_About this task_
Please give all of the data again, character for character, and drop the pictures.

_Data_
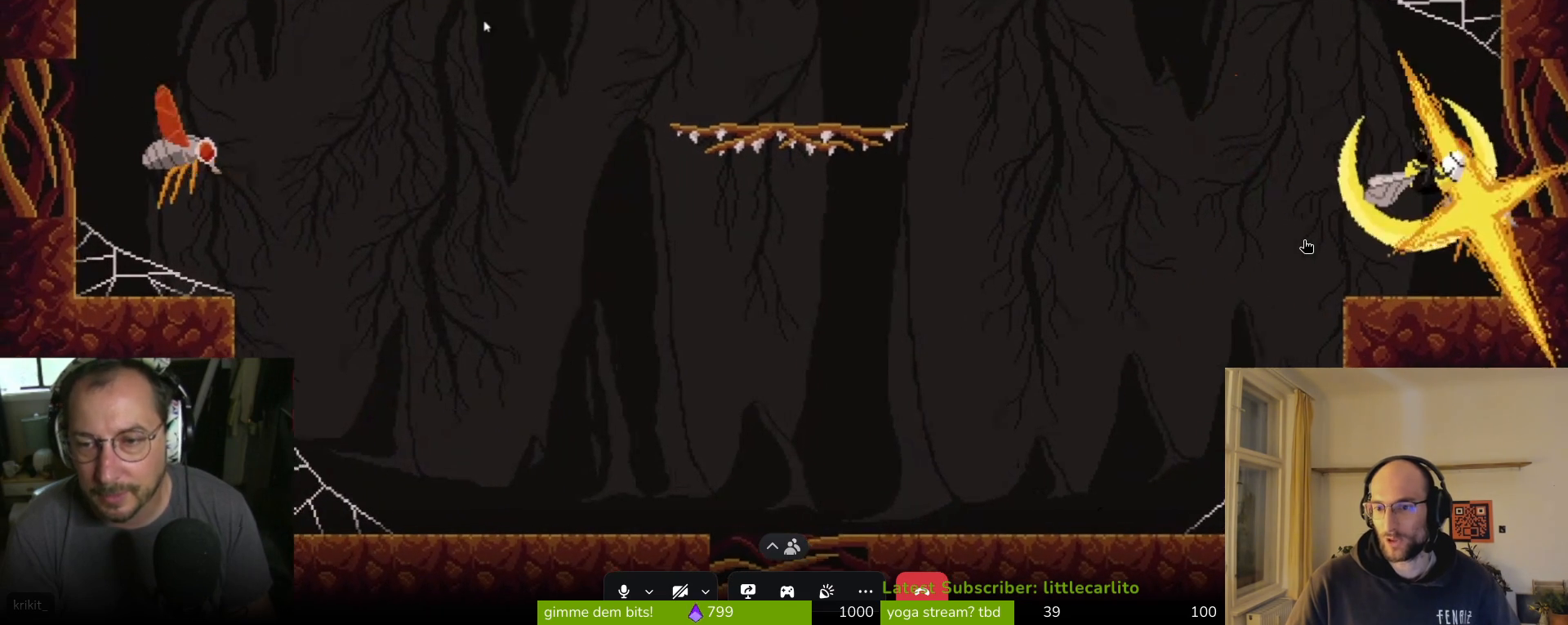
{"buttons": [], "left_stick": "left", "right_stick": "center", "events": [[100, "left_stick", "down-left"], [200, "left_stick", "left"]]}
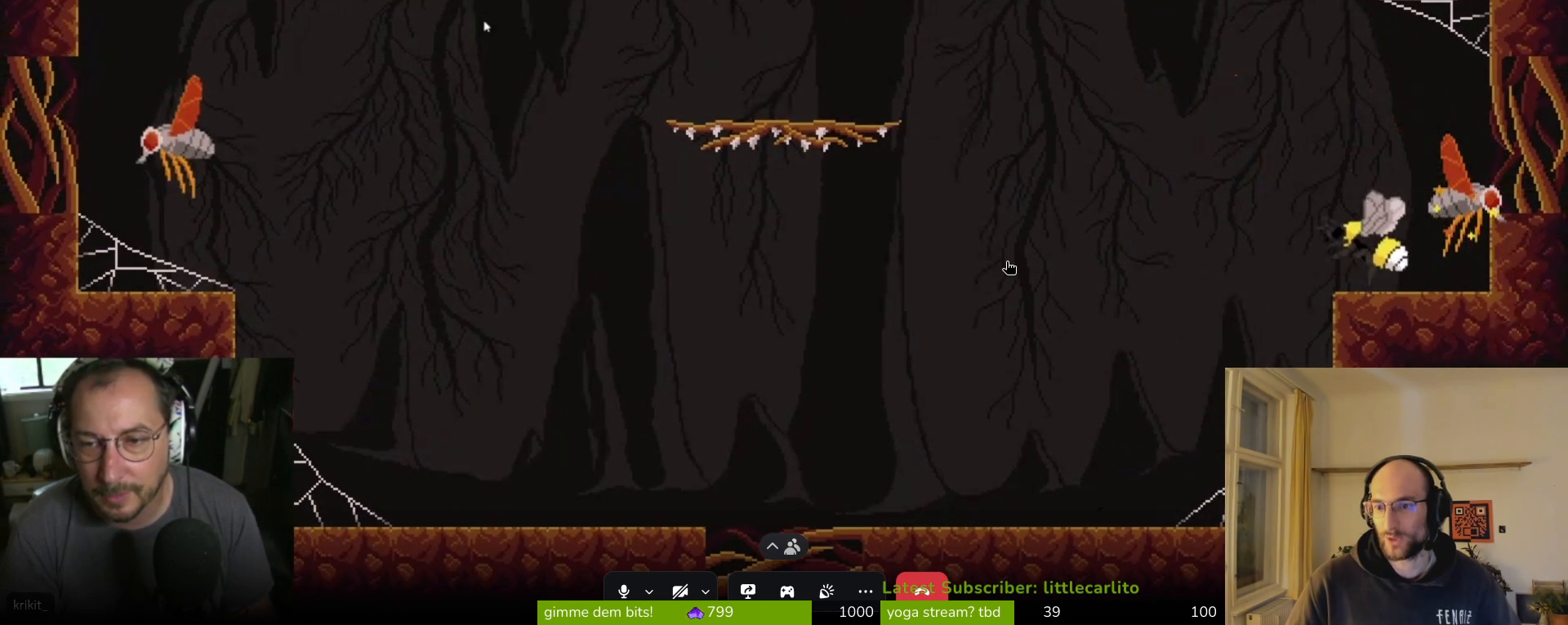
{"buttons": [], "left_stick": "left", "right_stick": "center", "events": []}
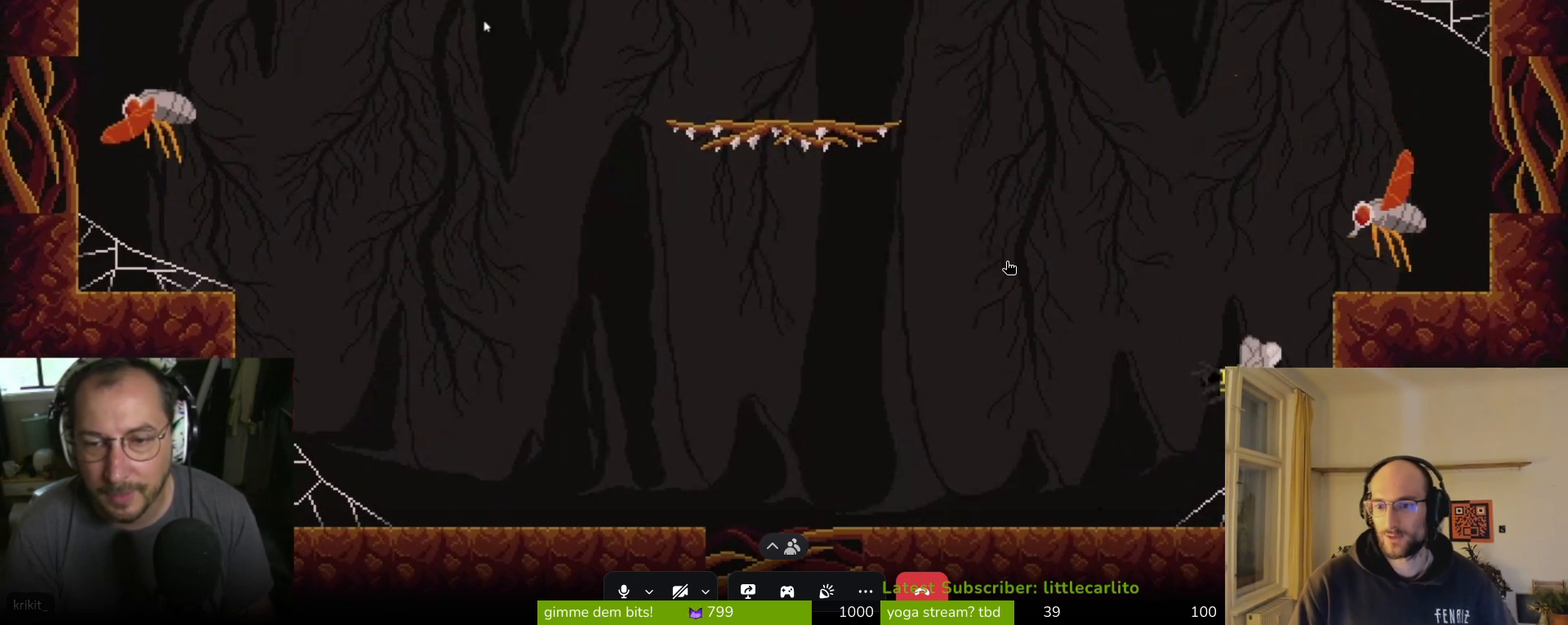
{"buttons": [], "left_stick": "left", "right_stick": "center", "events": []}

_Response box_
{"buttons": [], "left_stick": "left", "right_stick": "center", "events": [[100, "left_stick", "down-left"], [200, "left_stick", "left"]]}
{"buttons": [], "left_stick": "left", "right_stick": "center", "events": []}
{"buttons": [], "left_stick": "left", "right_stick": "center", "events": []}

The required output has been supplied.